** RECORDS FOR THE TASK **
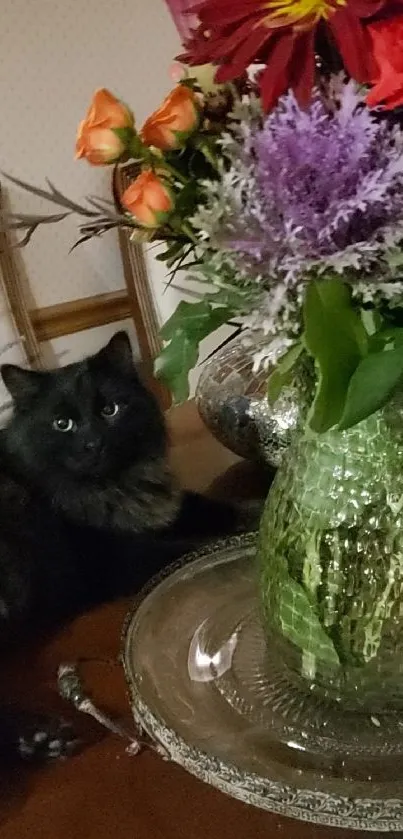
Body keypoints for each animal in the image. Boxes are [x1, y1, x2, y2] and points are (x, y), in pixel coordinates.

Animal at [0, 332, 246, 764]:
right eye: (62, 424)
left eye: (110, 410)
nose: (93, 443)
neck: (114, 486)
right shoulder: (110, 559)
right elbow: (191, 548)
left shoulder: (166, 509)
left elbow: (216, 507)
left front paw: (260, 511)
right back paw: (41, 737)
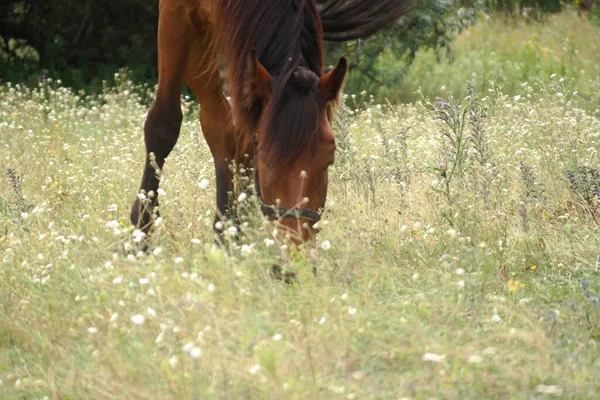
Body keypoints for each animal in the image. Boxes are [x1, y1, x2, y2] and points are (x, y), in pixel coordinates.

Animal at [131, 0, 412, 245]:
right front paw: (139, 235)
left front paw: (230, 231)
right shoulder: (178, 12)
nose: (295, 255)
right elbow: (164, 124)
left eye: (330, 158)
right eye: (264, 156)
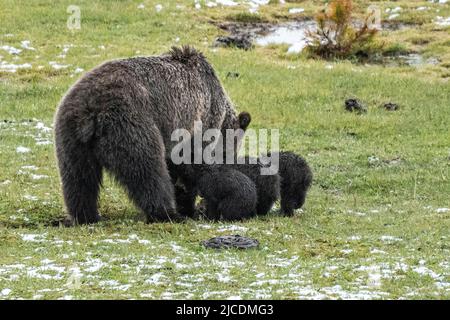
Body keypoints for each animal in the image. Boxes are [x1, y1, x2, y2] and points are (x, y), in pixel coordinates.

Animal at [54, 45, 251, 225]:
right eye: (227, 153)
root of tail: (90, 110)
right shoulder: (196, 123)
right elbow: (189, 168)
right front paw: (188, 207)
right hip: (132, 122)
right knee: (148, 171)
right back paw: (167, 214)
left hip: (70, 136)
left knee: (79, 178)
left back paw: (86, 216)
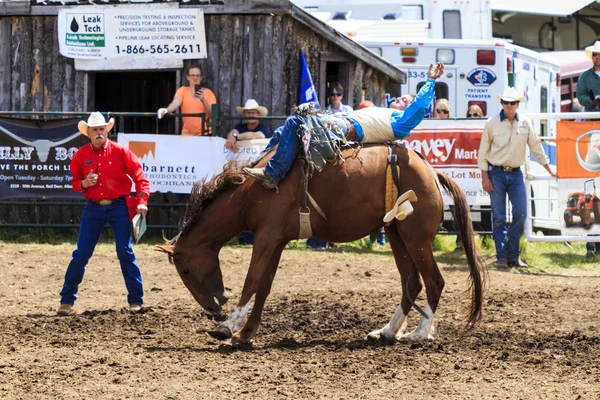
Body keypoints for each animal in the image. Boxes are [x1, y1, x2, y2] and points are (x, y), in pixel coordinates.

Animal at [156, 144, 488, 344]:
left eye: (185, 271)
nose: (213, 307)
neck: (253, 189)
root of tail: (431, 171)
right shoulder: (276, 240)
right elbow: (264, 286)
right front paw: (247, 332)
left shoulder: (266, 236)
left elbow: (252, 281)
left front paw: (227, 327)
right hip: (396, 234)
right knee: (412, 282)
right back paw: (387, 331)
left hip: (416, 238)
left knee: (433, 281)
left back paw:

** TASK **
Starting at the line with "right back paw: (41, 737)" and finishing at the line with "nose: (295, 255)", copy the material above exactly, both lines included. Nothing else goes in, and no pictures.

** RESULT OF THIS TASK **
right back paw: (41, 737)
Body keypoints for each animal in the image. Boxes are [x1, y1, x2, y2] and points are (x, y), in pixel coordinates.

Animal at [131, 0, 412, 245]:
right front paw: (139, 235)
left front paw: (230, 231)
right shoulder: (178, 12)
nose: (295, 255)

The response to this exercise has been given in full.